Internal Mutation of Persistent Data Structures
- by Greg Ros
To clarify, when I mean use the terms persistent and immutable on a data structure, I mean that:
The state of the data structure remains unchanged for its lifetime. It always holds the same data, and the same operations always produce the same results.
The data structure allows Add, Remove, and similar methods that return new objects of its kind, modified as instructed, that may or may not share some of the data of the original object.
However, while a data structure may seem to the user as persistent, it may do other things under the hood. To be sure, all data structures are, internally, at least somewhere, based on mutable storage.
If I were to base a persistent vector on an array, and copy it whenever Add is invoked, it would still be persistent, as long as I modify only locally created arrays.
However, sometimes, you can greatly increase performance by mutating a data structure under the hood. In more, say, insidious, dangerous, and destructive ways. Ways that might leave the abstraction untouched, not letting the user know anything has changed about the data structure, but being critical in the implementation level.
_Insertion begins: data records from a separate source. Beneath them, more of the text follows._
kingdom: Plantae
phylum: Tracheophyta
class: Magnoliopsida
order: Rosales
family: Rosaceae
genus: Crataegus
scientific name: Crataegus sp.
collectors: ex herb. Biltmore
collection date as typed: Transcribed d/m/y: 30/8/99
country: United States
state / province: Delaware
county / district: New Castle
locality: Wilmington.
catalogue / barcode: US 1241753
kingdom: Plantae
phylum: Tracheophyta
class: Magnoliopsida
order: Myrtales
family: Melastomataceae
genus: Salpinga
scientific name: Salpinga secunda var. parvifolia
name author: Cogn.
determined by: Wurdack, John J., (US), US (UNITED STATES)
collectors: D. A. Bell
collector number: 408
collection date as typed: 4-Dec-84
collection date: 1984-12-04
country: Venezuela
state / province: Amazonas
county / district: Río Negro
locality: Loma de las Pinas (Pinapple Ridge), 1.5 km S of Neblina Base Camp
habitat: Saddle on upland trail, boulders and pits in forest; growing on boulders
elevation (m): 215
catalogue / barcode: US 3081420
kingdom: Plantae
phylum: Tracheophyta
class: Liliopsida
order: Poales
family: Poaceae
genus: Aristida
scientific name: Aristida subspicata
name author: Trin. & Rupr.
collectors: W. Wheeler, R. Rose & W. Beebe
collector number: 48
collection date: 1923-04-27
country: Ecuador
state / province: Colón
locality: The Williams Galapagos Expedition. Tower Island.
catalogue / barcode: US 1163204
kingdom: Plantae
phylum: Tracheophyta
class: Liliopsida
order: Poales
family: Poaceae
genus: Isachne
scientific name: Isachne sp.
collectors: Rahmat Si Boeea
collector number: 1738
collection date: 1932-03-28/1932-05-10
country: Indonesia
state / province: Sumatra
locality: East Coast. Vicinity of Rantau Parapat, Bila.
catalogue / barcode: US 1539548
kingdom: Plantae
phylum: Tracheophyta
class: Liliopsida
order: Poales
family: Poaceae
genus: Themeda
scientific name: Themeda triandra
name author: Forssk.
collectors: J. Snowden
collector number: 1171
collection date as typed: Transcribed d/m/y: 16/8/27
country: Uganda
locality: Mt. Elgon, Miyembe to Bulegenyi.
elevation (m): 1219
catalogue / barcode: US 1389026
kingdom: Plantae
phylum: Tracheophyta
For example, let's say that we have a class called ArrayVector implemented using an array. Whenever you invoke Add, you get a ArrayVector build on top of a newly allocated array that has an additional item. A sequence of such updates will involve n array copies and allocations.
Here is an illustration:
However, let's say we implement a lazy mechanism that stores all sorts of updates -- such as Add, Set, and others in a queue. In this case, each update requires constant time (adding an item to a queue), and no array allocation is involved.
When a user tries to get an item in the array, all the queued modifications are applied under the hood, requiring a single array allocation and copy (since we know exactly what data the final array will hold, and how big it will be). Future get operations will be performed on an empty cache, so they will take a single operation. But in order to implement this, we need to 'switch' or mutate the internal array to the new one, and empty the cache -- a very dangerous action.
However, considering that in many circumstances (most updates are going to occur in sequence, after all), this can save a lot of time and memory, it might be worth it -- you will need to ensure exclusive access to the internal state, of course.
This isn't a question about the efficacy of such a data structure. It's a more general question. Is it ever acceptable to mutate the internal state of a supposedly persistent or immutable object in destructive and dangerous ways? Does performance justify it? Would you still be able to call it immutable?
Oh, and could you implement this sort of laziness without mutating the data structure in the specified fashion?